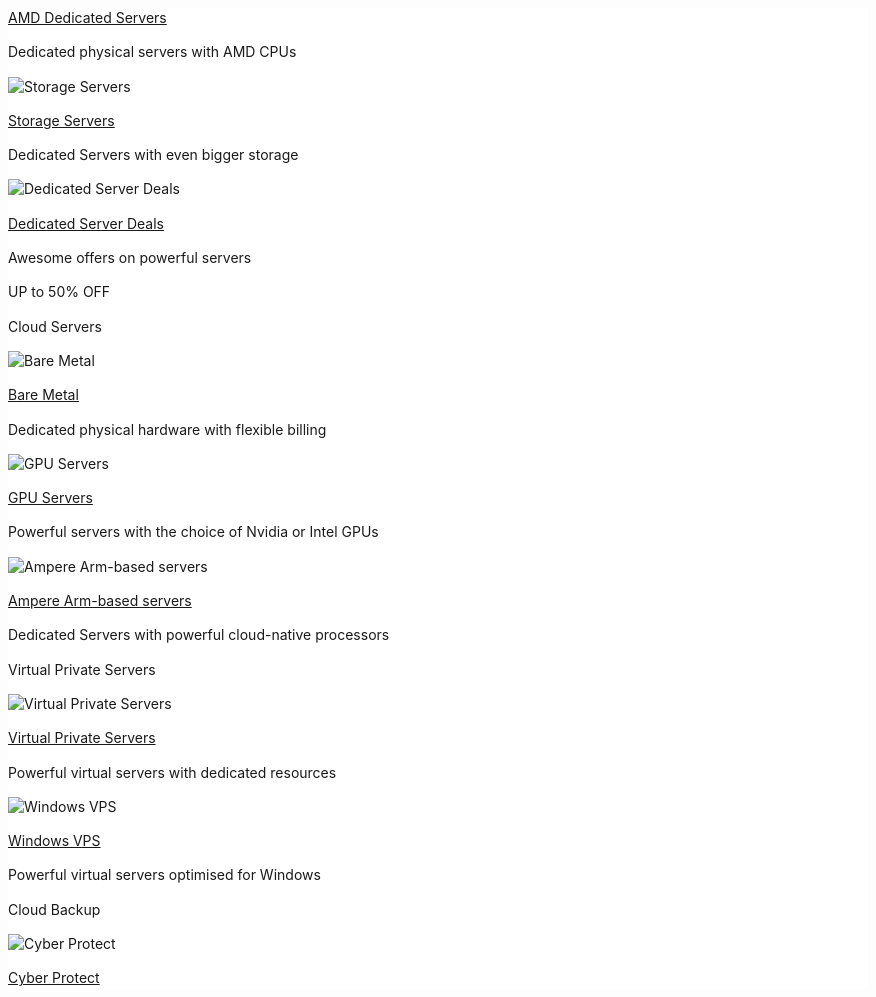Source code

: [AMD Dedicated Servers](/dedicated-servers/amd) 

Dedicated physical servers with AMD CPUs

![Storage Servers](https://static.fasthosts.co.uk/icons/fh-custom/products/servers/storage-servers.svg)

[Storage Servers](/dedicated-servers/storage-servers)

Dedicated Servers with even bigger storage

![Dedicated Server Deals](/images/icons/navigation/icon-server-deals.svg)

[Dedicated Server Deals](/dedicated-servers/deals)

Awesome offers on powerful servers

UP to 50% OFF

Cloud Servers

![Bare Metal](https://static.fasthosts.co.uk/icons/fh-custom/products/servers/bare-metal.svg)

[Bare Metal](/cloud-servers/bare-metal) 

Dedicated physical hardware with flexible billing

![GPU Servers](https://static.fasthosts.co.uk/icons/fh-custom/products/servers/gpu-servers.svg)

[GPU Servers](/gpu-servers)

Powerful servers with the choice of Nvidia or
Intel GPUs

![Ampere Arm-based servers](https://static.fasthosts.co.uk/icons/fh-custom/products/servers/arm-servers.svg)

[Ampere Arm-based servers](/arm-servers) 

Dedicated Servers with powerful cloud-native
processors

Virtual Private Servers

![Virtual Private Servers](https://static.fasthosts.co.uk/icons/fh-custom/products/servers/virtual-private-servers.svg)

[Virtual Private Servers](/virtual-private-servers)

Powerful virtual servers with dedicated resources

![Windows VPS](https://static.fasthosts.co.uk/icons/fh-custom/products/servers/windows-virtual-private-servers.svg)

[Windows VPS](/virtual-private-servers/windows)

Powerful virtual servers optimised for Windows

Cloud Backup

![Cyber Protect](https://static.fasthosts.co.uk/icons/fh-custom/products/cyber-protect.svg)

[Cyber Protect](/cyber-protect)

┄┄┄┄┄┄┄┄┄┄

| What is required |
Rewrite the listing with "Awesome" swapped for "Excellent", keeping everything else the same. Leave the picture out of your answer.

| Final answer |
Source code

: [AMD Dedicated Servers](/dedicated-servers/amd) 

Dedicated physical servers with AMD CPUs

![Storage Servers](https://static.fasthosts.co.uk/icons/fh-custom/products/servers/storage-servers.svg)

[Storage Servers](/dedicated-servers/storage-servers)

Dedicated Servers with even bigger storage

![Dedicated Server Deals](/images/icons/navigation/icon-server-deals.svg)

[Dedicated Server Deals](/dedicated-servers/deals)

Excellent offers on powerful servers

UP to 50% OFF

Cloud Servers

![Bare Metal](https://static.fasthosts.co.uk/icons/fh-custom/products/servers/bare-metal.svg)

[Bare Metal](/cloud-servers/bare-metal) 

Dedicated physical hardware with flexible billing

![GPU Servers](https://static.fasthosts.co.uk/icons/fh-custom/products/servers/gpu-servers.svg)

[GPU Servers](/gpu-servers)

Powerful servers with the choice of Nvidia or
Intel GPUs

![Ampere Arm-based servers](https://static.fasthosts.co.uk/icons/fh-custom/products/servers/arm-servers.svg)

[Ampere Arm-based servers](/arm-servers) 

Dedicated Servers with powerful cloud-native
processors

Virtual Private Servers

![Virtual Private Servers](https://static.fasthosts.co.uk/icons/fh-custom/products/servers/virtual-private-servers.svg)

[Virtual Private Servers](/virtual-private-servers)

Powerful virtual servers with dedicated resources

![Windows VPS](https://static.fasthosts.co.uk/icons/fh-custom/products/servers/windows-virtual-private-servers.svg)

[Windows VPS](/virtual-private-servers/windows)

Powerful virtual servers optimised for Windows

Cloud Backup

![Cyber Protect](https://static.fasthosts.co.uk/icons/fh-custom/products/cyber-protect.svg)

[Cyber Protect](/cyber-protect)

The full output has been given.